In the OP, Hawkgrrrl asked about rules people tacitly agree to ignore. I think birth control is an obvious example. Right up through the 1980s, GAs remained adamant that it was OF THE DEVIL, and anyone who wanted to artificially limit the number of children they had was pretty openly flirting with Satan. But of course all the threats they could breathe out ran smack dab into economic realities that made having more kids more financially burdensome, and some positive trends that actually started to take women’s physical and mental health seriously. Plus, people’s sex lives are just hard to regulate, and if they’re using condoms or the pill, who’s going to know? And in a few decades, which is an eyeblink in church change time, they (we!) crushed the rule. Oh, sure. GAs like Elder Andersen are still apoplectic that people are daring to regulate their own fertility, but he’s obviously fighting a rearguard action. The fight is mostly over, and the fundamentalist GAs have had to concede defeat, changing the Handbook to say that it’s up to a couple and God to decide how to handle birth control. That would have been unimaginable to someone like Joseph Fielding Smith or Ezra Taft Benson, say. But noncompliance just made the rule look comically out of touch, and they changed it.
Abou Ben Adhem
BY LEIGH HUNT
Abou Ben Adhem (may his tribe increase!)
Awoke one night from a deep dream of peace,
And saw, within the moonlight in his room,
Making it rich, and like a lily in bloom,
An angel writing in a book of gold:—
Exceeding peace had made Ben Adhem bold,
And to the presence in the room he said,
“What writest thou?”—The vision raised its head,
And with a look made of all sweet accord,
Answered, “The names of those who love the Lord.”

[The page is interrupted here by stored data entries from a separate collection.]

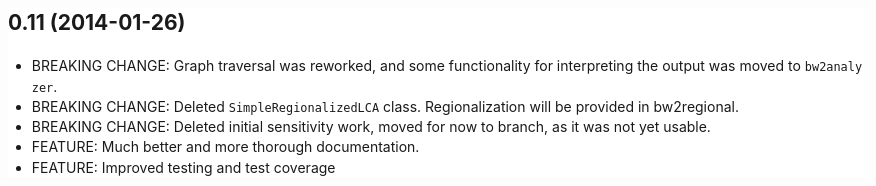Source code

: ## 0.11 (2014-01-26)

* BREAKING CHANGE: Graph traversal was reworked, and some functionality for interpreting the output was moved to `bw2analyzer`.
* BREAKING CHANGE: Deleted `SimpleRegionalizedLCA` class. Regionalization will be provided in bw2regional.
* BREAKING CHANGE: Deleted initial sensitivity work, moved for now to branch, as it was not yet usable.
* FEATURE: Much better and more thorough documentation.
* FEATURE: Improved testing and test coverage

“And is mine one?” said Abou. “Nay, not so,”
Replied the angel. Abou spoke more low,
But cheerly still; and said, “I pray thee, then,
Write me as one that loves his fellow men.”
The angel wrote, and vanished. The next night
It came again with a great wakening light,
And showed the names whom love of God had blest,
And lo! Ben Adhem’s name led all the rest.
In the original post, hawkgrrl talked about Draco’s Law, in which even minor infractions were punished with the death penalty. The law ultimately fell out of use because no one wanted to enforce it. It seems to me we have a similar issue with the Church. The penalty for even minor infractions is loss of the Celestial Kingdom and thus not being able to spend eternity with your family. The same penalty applies to someone who drinks coffee that applies to someone who cons grandma out of her life savings. It just gets a little ridiculous to penalize minor rule infractions with the one and only biggest penalty ever.
I also was hyper-vigilant to the point of misery. I can’t even reread my mission journal because the whole thing is one unending guilt trip about how I’m not doing enough. It’s painful.
Late to the table here –
As I read this post, my anxiety levels shot up. I was pulled back into that scrupulosity mode that is all too familiar.
This week, I found taped to the front door the agenda for an upcoming stake Women’s Conference. The topics triggered the same feelings:
– Striving for a Fullness of Joy While Navigating the Trials of Family Life
– Run and Not Be Weary – A Healthy, Happy You
– Hearing and Understanding the Voice of the Lord in Our Daily Lives
– Choose Joy!
– All is Safely Gathered In – Food Storage
– Hear Him . . . Studying and Loving the Book of Mormon
– Senior Missions – So Many Options – Come and See
I hope that I’m not being too harsh, but this seems to embody the church’s MO of setting an impossible standard, which engenders feelings of inadequacy, and then presents itself as the solution to the anxiety, stress, and dependence it created.